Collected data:

- - -

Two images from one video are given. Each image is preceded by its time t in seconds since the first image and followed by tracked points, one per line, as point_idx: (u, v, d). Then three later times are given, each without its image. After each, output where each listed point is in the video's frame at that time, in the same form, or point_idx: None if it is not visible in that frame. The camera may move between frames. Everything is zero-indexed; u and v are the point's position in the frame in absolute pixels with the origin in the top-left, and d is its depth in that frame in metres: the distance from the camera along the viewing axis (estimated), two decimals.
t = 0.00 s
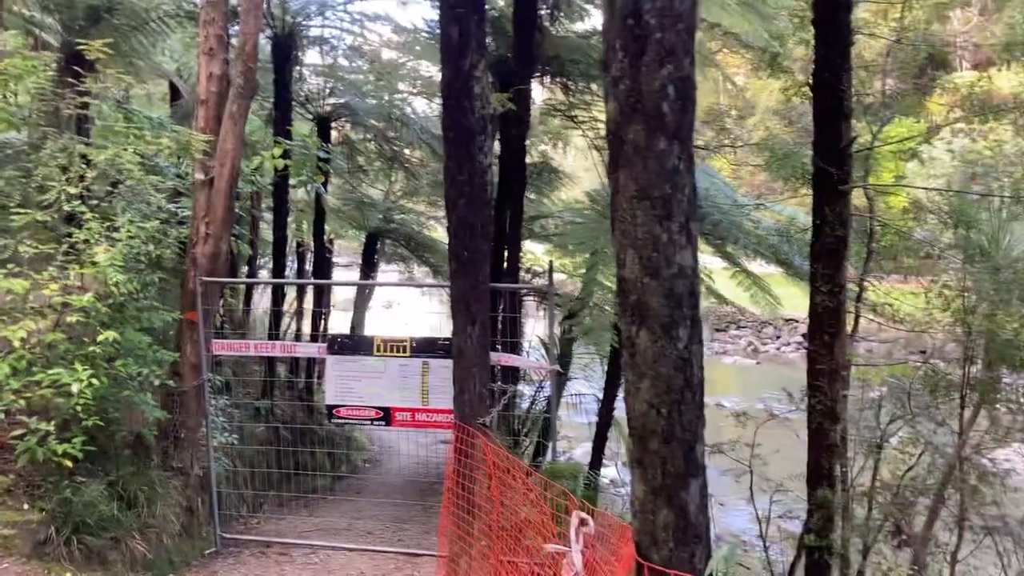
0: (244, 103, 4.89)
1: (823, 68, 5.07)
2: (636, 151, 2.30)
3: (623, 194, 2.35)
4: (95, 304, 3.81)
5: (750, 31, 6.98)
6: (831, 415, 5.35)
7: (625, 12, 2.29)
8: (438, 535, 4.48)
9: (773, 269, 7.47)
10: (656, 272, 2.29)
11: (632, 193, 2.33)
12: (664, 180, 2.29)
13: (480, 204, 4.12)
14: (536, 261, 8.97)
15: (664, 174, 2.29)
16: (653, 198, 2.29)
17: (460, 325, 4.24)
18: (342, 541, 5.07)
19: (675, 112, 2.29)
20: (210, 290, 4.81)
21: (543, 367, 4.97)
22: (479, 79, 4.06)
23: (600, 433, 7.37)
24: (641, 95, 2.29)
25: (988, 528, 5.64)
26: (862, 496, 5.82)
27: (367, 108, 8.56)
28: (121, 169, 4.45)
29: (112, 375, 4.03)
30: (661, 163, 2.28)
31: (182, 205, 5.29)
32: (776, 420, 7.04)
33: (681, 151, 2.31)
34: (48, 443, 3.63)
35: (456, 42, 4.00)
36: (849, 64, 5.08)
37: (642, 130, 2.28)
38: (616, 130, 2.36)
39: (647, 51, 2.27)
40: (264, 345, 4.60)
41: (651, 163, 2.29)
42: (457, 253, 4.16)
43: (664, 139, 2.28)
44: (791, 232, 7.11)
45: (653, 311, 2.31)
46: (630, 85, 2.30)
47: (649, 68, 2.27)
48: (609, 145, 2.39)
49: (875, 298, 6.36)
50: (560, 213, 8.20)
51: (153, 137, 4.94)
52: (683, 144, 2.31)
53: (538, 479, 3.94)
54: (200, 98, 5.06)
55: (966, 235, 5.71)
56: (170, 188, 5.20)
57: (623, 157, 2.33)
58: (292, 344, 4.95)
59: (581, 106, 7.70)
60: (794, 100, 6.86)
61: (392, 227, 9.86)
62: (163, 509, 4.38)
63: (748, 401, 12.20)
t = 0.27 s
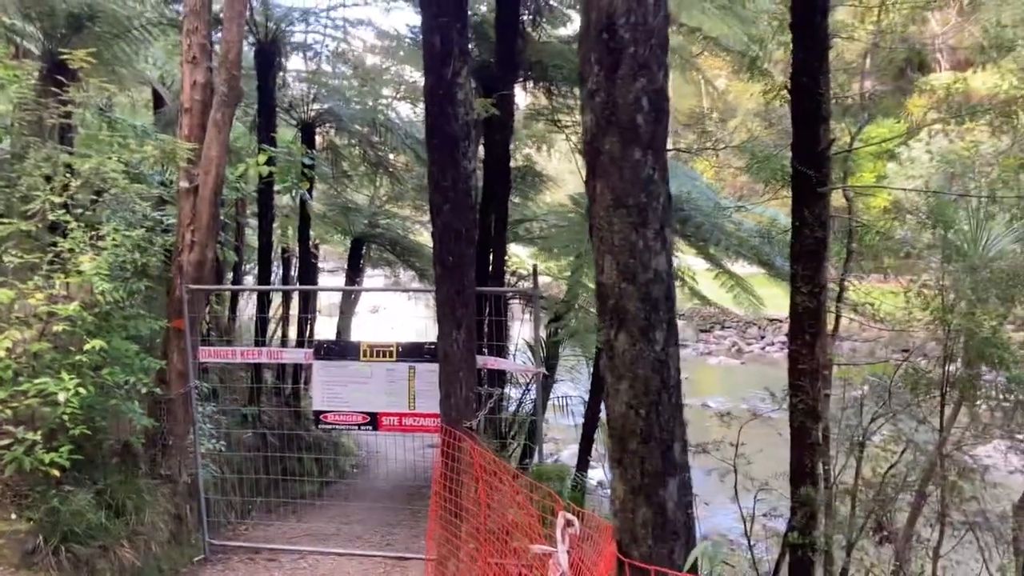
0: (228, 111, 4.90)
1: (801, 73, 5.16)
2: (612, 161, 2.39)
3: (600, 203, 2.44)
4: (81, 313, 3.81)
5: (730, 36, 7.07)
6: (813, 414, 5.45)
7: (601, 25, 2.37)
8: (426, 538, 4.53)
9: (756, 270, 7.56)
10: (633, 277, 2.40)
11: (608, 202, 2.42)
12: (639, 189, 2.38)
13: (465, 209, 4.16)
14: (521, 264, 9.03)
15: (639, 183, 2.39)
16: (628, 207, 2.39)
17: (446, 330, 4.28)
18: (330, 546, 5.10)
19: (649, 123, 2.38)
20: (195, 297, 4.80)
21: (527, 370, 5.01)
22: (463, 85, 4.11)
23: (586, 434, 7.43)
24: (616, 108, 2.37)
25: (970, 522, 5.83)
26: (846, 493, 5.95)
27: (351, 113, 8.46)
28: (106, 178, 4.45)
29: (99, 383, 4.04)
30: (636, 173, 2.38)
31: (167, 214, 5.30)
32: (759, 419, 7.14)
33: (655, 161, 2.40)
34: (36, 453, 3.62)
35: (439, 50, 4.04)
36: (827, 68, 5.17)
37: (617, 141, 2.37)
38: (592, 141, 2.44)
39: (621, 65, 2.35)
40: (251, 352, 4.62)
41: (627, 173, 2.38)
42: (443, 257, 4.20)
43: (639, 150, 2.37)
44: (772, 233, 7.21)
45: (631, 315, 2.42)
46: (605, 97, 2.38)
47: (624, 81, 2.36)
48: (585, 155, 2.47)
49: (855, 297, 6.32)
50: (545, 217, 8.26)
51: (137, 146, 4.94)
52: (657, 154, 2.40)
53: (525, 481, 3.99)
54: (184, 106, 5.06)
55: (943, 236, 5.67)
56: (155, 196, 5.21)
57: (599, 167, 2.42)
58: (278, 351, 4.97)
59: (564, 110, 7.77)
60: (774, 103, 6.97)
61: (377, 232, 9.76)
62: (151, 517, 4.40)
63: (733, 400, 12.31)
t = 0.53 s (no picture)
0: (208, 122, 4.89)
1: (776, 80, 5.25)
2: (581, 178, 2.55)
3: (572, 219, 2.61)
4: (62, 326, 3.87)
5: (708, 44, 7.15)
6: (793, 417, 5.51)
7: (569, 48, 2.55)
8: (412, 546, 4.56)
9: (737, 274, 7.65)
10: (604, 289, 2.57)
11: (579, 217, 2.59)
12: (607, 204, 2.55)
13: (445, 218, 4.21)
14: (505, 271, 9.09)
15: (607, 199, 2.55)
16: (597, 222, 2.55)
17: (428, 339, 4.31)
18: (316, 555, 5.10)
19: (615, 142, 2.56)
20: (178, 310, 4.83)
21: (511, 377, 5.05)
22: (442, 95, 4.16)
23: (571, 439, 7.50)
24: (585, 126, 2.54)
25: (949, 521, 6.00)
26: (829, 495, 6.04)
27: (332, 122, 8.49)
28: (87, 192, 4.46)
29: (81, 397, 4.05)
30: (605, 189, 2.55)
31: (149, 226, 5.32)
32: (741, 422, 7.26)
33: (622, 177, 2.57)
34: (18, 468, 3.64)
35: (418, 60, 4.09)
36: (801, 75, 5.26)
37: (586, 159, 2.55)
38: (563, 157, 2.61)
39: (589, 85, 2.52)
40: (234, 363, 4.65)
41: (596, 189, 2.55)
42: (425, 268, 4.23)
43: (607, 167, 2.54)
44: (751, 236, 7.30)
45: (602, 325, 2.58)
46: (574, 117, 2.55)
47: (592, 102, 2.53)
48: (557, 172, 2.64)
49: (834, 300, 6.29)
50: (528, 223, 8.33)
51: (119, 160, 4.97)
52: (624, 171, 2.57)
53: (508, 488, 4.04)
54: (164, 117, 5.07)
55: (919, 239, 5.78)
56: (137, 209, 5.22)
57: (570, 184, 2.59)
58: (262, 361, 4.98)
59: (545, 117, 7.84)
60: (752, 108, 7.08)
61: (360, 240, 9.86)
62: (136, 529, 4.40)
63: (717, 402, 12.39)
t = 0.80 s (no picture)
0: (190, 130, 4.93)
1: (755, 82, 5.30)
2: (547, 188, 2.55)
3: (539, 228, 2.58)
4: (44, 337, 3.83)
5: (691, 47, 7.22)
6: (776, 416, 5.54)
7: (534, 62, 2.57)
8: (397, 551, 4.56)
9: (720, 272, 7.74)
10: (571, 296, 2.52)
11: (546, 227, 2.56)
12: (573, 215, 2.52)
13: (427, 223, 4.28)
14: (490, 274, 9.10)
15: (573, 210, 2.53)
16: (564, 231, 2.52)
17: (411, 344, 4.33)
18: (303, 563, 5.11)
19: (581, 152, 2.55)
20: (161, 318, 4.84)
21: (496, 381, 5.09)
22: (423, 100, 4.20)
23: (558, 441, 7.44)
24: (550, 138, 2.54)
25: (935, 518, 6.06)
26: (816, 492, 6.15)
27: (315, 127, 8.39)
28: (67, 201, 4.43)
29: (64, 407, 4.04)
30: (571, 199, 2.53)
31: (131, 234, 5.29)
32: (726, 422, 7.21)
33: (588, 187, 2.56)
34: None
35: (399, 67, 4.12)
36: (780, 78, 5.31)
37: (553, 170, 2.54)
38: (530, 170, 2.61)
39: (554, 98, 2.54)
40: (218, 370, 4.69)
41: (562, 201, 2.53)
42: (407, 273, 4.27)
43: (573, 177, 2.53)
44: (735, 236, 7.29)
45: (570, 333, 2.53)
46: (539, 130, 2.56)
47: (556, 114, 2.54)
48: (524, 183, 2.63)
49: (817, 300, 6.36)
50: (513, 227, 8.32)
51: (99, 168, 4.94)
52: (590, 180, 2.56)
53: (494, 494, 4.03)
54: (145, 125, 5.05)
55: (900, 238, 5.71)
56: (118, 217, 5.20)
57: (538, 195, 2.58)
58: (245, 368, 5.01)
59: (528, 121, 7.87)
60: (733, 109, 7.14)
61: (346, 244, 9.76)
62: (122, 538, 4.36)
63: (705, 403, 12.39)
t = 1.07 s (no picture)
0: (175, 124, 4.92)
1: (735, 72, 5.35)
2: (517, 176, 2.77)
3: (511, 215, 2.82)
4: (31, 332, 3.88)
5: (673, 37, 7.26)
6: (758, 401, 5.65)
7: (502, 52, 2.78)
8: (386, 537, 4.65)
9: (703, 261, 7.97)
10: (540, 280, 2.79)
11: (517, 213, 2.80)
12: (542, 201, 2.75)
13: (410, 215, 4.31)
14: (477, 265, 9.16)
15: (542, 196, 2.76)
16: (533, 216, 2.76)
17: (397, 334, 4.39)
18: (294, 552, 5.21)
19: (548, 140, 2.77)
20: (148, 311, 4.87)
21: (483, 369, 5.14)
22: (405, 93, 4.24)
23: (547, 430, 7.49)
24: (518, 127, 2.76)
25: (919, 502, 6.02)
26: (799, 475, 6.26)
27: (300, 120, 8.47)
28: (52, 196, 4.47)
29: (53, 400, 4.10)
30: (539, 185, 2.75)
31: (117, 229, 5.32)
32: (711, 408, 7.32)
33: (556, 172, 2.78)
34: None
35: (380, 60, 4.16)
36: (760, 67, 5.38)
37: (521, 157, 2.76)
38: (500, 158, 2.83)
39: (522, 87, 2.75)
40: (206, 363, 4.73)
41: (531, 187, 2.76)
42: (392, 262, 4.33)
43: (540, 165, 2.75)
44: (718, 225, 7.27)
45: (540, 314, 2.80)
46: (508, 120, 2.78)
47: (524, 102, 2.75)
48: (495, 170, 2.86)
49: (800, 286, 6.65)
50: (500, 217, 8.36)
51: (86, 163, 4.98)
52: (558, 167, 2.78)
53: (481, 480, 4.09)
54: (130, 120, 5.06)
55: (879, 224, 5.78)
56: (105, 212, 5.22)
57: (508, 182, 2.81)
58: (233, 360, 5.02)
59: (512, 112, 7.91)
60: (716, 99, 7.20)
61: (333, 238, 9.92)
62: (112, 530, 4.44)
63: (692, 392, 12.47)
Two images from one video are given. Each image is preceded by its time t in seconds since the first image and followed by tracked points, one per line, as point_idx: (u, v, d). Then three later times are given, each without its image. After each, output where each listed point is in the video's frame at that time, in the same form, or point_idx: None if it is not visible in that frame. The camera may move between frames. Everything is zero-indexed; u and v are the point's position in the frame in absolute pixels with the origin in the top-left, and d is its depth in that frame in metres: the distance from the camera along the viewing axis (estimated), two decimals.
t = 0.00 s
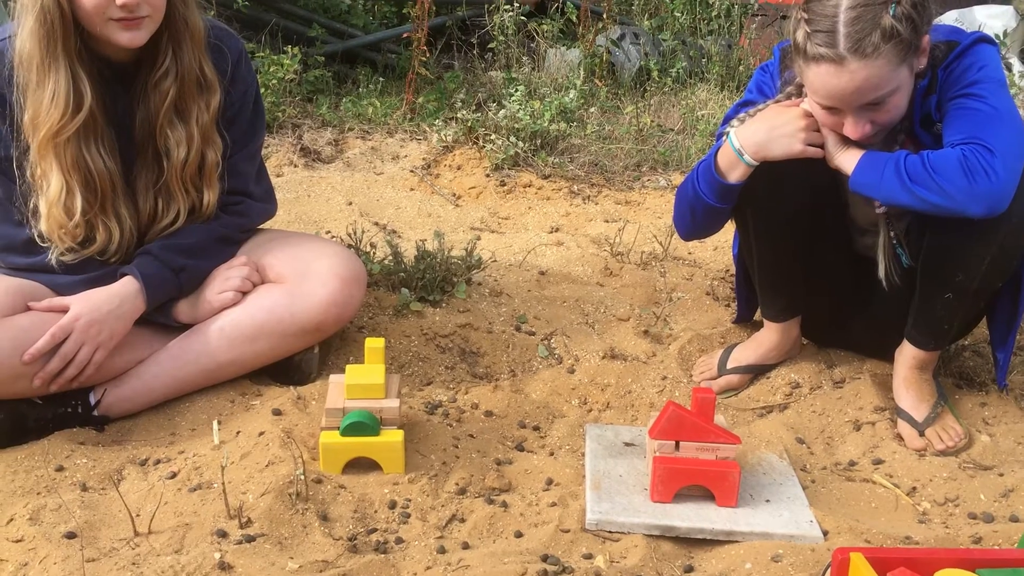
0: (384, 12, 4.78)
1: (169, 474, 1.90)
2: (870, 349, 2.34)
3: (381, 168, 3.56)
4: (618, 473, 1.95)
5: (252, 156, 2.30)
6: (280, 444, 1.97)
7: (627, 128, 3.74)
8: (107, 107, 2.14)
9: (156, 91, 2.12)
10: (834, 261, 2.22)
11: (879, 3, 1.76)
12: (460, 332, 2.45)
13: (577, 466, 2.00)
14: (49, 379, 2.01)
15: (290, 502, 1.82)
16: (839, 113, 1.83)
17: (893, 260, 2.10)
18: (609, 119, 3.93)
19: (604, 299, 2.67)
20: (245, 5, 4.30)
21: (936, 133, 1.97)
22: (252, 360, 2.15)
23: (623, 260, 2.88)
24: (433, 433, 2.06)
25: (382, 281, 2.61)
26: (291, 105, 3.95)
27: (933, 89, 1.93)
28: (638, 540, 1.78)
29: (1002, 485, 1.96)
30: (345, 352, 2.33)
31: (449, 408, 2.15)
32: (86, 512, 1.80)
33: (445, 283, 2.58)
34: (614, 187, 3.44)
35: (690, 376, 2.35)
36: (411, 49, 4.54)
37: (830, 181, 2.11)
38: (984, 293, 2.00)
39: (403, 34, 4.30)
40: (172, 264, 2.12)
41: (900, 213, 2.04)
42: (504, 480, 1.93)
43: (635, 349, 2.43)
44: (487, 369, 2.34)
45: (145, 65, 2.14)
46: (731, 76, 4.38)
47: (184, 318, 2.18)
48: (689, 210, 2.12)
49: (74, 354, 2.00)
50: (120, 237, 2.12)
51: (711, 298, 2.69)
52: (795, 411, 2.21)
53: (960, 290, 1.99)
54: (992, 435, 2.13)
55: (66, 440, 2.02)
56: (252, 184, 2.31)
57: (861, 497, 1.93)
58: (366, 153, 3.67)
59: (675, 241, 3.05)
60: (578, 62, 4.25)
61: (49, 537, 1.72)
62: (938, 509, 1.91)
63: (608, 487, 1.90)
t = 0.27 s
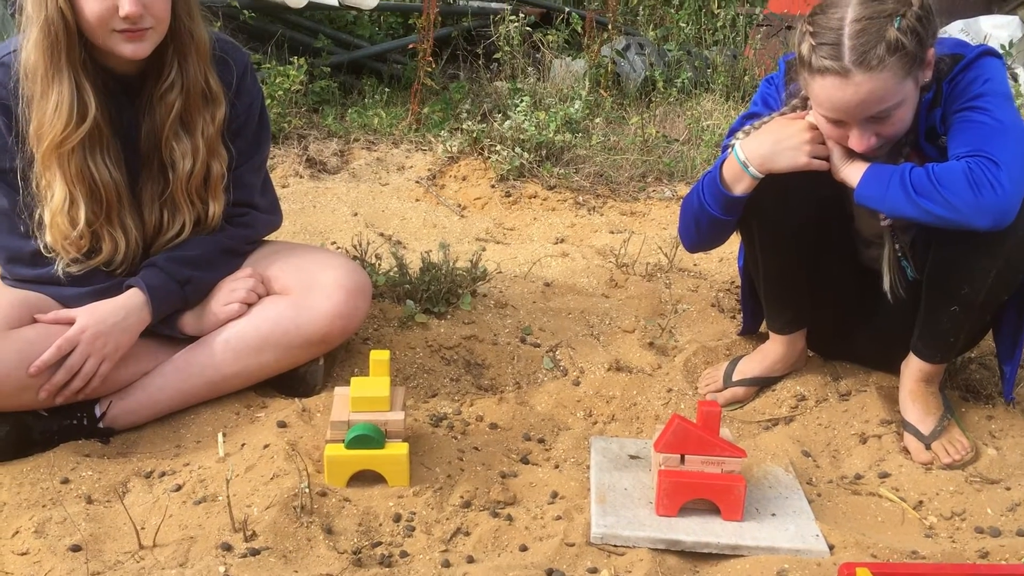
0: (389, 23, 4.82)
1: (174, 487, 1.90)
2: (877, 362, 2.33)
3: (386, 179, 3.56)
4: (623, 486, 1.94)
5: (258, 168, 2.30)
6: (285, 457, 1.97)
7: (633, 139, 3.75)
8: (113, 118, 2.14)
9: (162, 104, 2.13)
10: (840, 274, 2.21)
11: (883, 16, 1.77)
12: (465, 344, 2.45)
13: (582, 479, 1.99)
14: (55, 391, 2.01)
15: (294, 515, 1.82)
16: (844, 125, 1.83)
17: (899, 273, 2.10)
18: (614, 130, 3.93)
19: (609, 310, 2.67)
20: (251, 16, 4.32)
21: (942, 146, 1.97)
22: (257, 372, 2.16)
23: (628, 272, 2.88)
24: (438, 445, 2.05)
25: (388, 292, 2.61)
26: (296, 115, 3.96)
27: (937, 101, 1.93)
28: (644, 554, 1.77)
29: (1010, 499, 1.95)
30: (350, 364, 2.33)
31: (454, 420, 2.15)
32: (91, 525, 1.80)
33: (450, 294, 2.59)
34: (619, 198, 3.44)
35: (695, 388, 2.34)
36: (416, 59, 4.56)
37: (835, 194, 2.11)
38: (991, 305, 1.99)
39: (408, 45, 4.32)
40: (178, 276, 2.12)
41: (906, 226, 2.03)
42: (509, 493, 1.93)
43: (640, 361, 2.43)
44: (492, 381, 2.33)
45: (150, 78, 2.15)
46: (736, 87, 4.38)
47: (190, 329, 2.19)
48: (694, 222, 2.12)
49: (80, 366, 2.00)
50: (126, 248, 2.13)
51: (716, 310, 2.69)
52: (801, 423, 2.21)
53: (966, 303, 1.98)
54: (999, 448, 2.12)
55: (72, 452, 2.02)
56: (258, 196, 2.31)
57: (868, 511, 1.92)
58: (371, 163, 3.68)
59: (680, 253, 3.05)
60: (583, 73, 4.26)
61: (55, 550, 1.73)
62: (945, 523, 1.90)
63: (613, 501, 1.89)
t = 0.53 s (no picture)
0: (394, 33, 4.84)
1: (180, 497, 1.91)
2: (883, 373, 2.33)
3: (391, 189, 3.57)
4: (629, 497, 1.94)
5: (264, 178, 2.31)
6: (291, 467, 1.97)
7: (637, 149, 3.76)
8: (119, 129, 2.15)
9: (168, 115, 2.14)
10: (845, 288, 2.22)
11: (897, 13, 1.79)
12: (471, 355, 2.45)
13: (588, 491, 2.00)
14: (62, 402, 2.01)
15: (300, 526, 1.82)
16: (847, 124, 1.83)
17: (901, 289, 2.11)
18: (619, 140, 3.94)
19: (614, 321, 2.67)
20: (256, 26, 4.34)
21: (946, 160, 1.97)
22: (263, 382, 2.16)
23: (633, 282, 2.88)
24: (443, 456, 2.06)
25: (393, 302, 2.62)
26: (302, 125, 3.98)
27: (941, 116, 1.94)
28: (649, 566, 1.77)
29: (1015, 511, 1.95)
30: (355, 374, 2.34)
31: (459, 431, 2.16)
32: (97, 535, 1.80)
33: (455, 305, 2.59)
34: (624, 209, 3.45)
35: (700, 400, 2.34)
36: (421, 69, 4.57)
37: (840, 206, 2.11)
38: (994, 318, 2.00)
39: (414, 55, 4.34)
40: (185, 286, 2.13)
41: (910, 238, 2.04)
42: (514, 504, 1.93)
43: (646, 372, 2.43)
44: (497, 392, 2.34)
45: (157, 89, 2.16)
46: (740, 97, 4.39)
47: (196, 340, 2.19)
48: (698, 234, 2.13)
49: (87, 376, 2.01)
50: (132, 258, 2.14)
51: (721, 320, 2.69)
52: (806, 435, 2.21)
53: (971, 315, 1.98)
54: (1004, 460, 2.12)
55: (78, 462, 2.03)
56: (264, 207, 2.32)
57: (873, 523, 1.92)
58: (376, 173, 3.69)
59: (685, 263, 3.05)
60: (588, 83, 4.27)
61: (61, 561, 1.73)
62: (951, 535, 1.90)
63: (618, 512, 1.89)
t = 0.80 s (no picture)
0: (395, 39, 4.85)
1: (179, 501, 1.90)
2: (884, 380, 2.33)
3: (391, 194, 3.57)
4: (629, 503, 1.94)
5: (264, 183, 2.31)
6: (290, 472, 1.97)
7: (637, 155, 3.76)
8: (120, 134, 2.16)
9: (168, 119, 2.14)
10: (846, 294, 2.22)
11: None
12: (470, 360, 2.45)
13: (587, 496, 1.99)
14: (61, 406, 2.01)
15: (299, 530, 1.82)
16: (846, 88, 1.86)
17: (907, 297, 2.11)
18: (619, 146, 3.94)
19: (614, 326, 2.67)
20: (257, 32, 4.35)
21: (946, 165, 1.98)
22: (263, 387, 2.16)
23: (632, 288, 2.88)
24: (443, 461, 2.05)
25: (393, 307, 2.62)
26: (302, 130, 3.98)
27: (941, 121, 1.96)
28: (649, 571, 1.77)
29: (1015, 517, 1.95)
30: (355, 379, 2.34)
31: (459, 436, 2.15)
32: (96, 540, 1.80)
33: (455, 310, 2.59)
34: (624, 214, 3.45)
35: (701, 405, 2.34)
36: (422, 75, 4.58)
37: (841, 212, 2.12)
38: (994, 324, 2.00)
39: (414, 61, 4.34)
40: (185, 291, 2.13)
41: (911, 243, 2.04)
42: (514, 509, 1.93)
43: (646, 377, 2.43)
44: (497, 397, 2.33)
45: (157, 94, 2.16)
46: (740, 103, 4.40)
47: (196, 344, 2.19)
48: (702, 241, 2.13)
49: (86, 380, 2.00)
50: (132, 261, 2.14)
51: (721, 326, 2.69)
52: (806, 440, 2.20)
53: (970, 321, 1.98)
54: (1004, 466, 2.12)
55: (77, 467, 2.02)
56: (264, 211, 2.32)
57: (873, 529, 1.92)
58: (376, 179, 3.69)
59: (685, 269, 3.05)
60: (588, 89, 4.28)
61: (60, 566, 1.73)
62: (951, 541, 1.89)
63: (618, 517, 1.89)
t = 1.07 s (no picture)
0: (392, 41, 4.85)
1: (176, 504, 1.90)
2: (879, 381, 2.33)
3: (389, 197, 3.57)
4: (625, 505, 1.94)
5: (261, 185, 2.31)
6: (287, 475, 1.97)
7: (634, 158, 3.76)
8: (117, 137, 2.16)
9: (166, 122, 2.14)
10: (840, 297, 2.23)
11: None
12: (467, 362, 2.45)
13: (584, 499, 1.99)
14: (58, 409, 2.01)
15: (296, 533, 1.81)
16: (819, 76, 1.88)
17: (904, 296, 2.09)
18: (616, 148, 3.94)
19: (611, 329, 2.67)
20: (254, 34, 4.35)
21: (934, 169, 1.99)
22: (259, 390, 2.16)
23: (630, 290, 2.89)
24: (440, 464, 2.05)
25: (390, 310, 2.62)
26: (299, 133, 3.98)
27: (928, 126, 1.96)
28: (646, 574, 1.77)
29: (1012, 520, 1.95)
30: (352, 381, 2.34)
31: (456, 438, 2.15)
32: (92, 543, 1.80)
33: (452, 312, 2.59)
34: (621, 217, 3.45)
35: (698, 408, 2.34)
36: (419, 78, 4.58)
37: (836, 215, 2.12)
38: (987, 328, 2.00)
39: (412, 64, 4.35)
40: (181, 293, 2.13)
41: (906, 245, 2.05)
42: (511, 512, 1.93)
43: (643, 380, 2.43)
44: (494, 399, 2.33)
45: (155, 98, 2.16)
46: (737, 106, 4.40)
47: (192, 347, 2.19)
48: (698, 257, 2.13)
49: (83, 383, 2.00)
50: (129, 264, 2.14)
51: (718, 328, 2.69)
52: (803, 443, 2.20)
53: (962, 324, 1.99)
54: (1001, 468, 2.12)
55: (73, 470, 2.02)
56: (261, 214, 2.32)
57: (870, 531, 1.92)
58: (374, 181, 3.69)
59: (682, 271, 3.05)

- - -

* PROBLEM REQUIREMENTS *
Now transcribe the lines above exactly, starting at the line containing "57: (623, 157, 2.33)" and ending at the line containing "26: (846, 493, 5.95)", both lines included, pictures excluded.

* SOLVED PROBLEM *
57: (623, 157, 2.33)
58: (292, 344, 4.95)
59: (581, 106, 7.70)
60: (794, 100, 6.86)
61: (392, 227, 9.86)
62: (163, 509, 4.38)
63: (748, 401, 12.20)
t = 0.27 s
0: (228, 111, 4.90)
1: (801, 73, 5.16)
2: (612, 161, 2.39)
3: (600, 203, 2.44)
4: (81, 313, 3.81)
5: (730, 36, 7.07)
6: (813, 414, 5.45)
7: (601, 25, 2.37)
8: (426, 538, 4.53)
9: (756, 270, 7.56)
10: (633, 277, 2.40)
11: (608, 202, 2.42)
12: (639, 189, 2.38)
13: (465, 209, 4.16)
14: (521, 264, 9.03)
15: (639, 183, 2.39)
16: (628, 207, 2.39)
17: (446, 330, 4.28)
18: (330, 546, 5.10)
19: (649, 123, 2.38)
20: (195, 297, 4.80)
21: (527, 370, 5.01)
22: (463, 85, 4.11)
23: (586, 434, 7.43)
24: (616, 108, 2.37)
25: (970, 522, 5.83)
26: (846, 493, 5.95)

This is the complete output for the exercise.